#### Data provided:

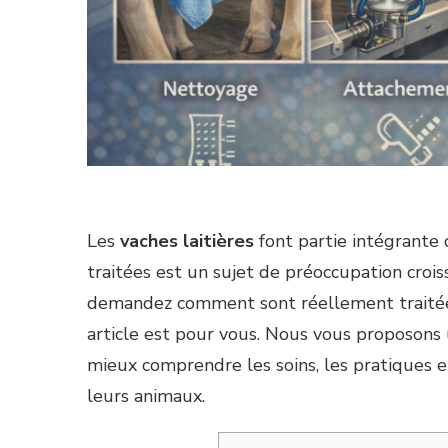
Les
vaches laitières
font partie intégrante 
traitées est un sujet de préoccupation cro
demandez comment sont réellement traitées 
article est pour vous. Nous vous proposons
mieux comprendre les soins, les pratiques e
leurs animaux.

#### What you need to do:
For this exercise, transcribe the data exactly but without its pictures.

#### Finished task:
Les
vaches laitières
font partie intégrante 
traitées est un sujet de préoccupation cro
demandez comment sont réellement traitées 
article est pour vous. Nous vous proposons
mieux comprendre les soins, les pratiques e
leurs animaux.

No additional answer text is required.